A day after news emerged of a party bus and a champagne bottle and a lady named Sweet Pea cracking receiver Jacoby Jones upside the head with it, Ravens receiver Torrey Smith tried to downplay the incident.

As Smith explains it, it’s only an incident because the media found out about it.

“It’s only bad because someone went and ran to TMZ,” Smith said Tuesday at a Habitat for Humanity construction project, via Aaron Wilson of the Baltimore Sun. “If no one knew, it wouldn’t be an issue. We would resolve it in the locker room. It’s resolved anyways. We just have to deal with the questions from the media. I think it’s funny that we’re doing this, building a home, one day after everybody found out about the other thing.
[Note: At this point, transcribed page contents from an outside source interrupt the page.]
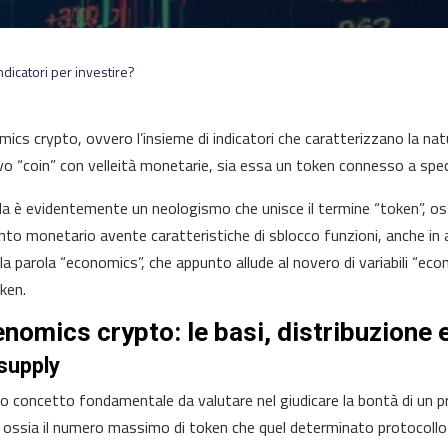
dicatori per investire?
ics crypto, ovvero l’insieme di indicatori che caratterizzano la nat
vo “coin” con velleità monetarie, sia essa un token connesso a specif
la è evidentemente un neologismo che unisce il termine “token”, oss
to monetario avente caratteristiche di sblocco funzioni, anche in
e la parola “economics”, che appunto allude al novero di variabili “ec
oken.
nomics crypto: le basi, distribuzione 
supply
o concetto fondamentale da valutare nel giudicare la bontà di un p
, ossia il numero massimo di token che quel determinato protocollo 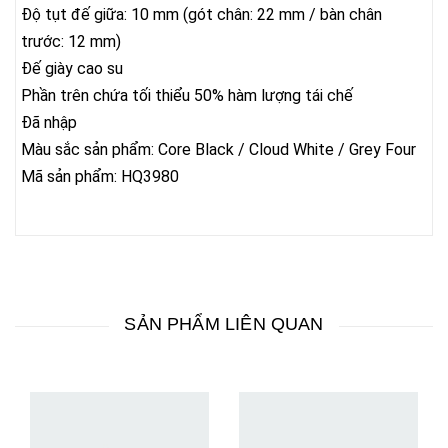
Độ tụt đế giữa: 10 mm (gót chân: 22 mm / bàn chân
trước: 12 mm)
Đế giày cao su
Phần trên chứa tối thiểu 50% hàm lượng tái chế
Đã nhập
Màu sắc sản phẩm: Core Black / Cloud White / Grey Four
Mã sản phẩm: HQ3980
SẢN PHẨM LIÊN QUAN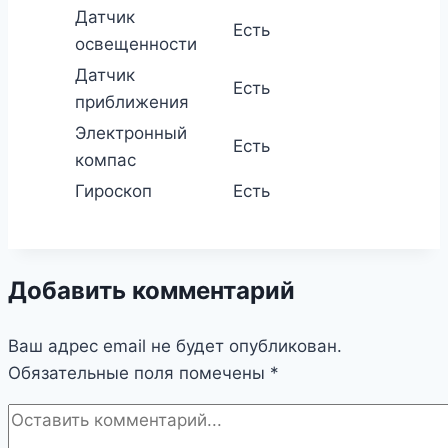
Датчик
Есть
освещенности
Датчик
Есть
приближения
Электронный
Есть
компас
Гироскоп
Есть
Добавить комментарий
Ваш адрес email не будет опубликован.
Обязательные поля помечены
*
We all know it comes with the territory. Everybody is doing a great job.”

We understand Smith’s point, even if his words may come off to some as a little crass. He’s a great player and a responsible kid, and what those present at the party bus did shouldn’t be a reflection on players who weren’t there. Besides, if the locker room had 53 guys like Torrey Smith, the incident likely wouldn’t have happened.

The media won’t find out about an embarrassing incident if an embarrassing incident doesn’t happen. As ESPN analyst and former Ravens linebacker Ray Lewis has explained, it points to an absence of leadership.

Smith disagrees with Lewis, and Smith wasn’t afraid to say so.

“We have great leadership, so to say because of one incident, that it’s a leadership issue, to me, is a joke because everyone is not going to always be around and incidents happen,” Smith said. “Stuff happens in the locker room, stuff happens in the spur of the moment. Now, if it happens every week, all the time, then that’s a problem. For one incident to happen and say it’s a leadership issue when most of the team wasn’t there, it’s an overreaction.”

Maybe it’s an overreaction the organization helped engineer. At a time when the Ravens are looking for new leaders to step up, and in the immediate aftermath of coach John Harbaugh publicly chiding those involved in the incident, it wouldn’t be a stretch to assume that someone from the team asked Lewis to join in the chorus, essentially challenging Smith and others to hold those involved in the party bus incident sufficiently accountable to keep stuff like that from happening again.

Regardless, whether other incidents happen will depend on how the team responds to this one. And on whether players like Smith will be willing to demand better behavior at a time when the Ravens are trying to pull off the rare feat of repeating.